While that is a pocket change in the broader Internet ecosystem, it is still fairly impressive for a young company that is trying to disrupt a market.

A small handful of well-entrenched players only like Mozilla, Google, Microsoft, and Apple dominates this market.

The brave browser also promises to be faster and less energy-intensive than rival browsers, and it surely delivers on this.
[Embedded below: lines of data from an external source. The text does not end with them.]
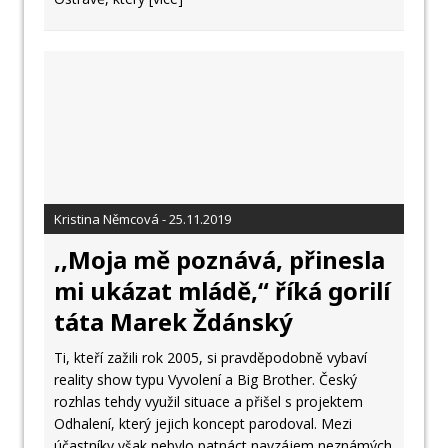
Kristina Němcová - 25.11.2019
,,Moja mě poznává, přinesla
mi ukázat mládě,“ říká gorilí
táta Marek Ždánský
Ti, kteří zažili rok 2005, si pravděpodobně vybaví
reality show typu Vyvolení a Big Brother. Český
rozhlas tehdy využil situace a přišel s projektem
Odhalení, který jejich koncept parodoval. Mezi
účastníky však nebylo patnáct navzájem neznámých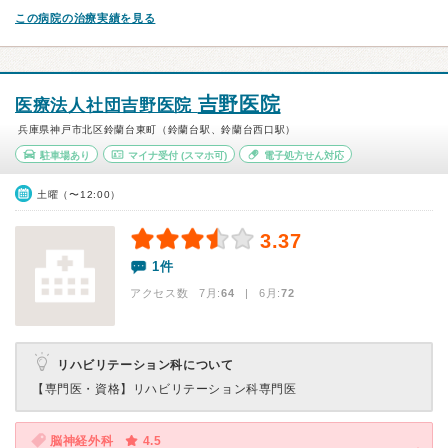
この病院の治療実績を見る
吉野医院
医療法人社団吉野医院
兵庫県神戸市北区鈴蘭台東町（鈴蘭台駅、鈴蘭台西口駅）
駐車場あり
マイナ受付
(スマホ可)
電子処方せん対応
土曜（〜12:00）
3.37
1件
アクセス数 7月:
64
| 6月:
72
リハビリテーション科について
【専門医・資格】
リハビリテーション科専門医
脳神経外科
4.5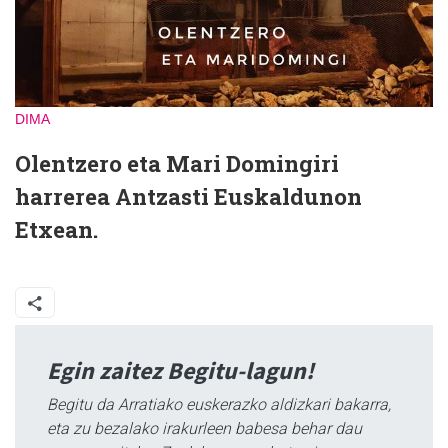
DIMA
Olentzero eta Mari Domingiri
harrerea Antzasti Euskaldunon
Etxean.
Egin zaitez Begitu-lagun!
Begitu da Arratiako euskerazko aldizkari bakarra,
eta zu bezalako irakurleen babesa behar dau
Scientific benchmarks, plus our own anecdotal experiences, pay testament to this.

Moreover, when you open a new tab, it shows you how much time you have saved by using this browser.

However, there are small annoyances you perhaps will not get with other browsers. Functionality that comes standard in Chrome, like the ability to automatically translate webpages, is only available through plug-ins option.

You also sometimes occasionally encounter webpages that force you to “drop” your shield to access it. And while this is not Brave’s fault.

A Brave New World?

Should you ditch Google Chrome for Brave or not? Maybe. There is a lot to appreciate about this browser. While it is usually fast, it also feels extremely polished.

We appreciate the fact that it comes with both light and dark themes and the ease in which it allows users to protect their privacy from cross-site trackers.

However Brave is more than a browser. It is a statement about how the Internet should work and while most people will agree that the pace and scale of online tracking should be rolled back.

Many may disagree about whether cryptocurrencies are the best way to monetize content that is otherwise by traditional in-browser advertising. Ultimately, the question is whether you agree with Brave’s approach or not?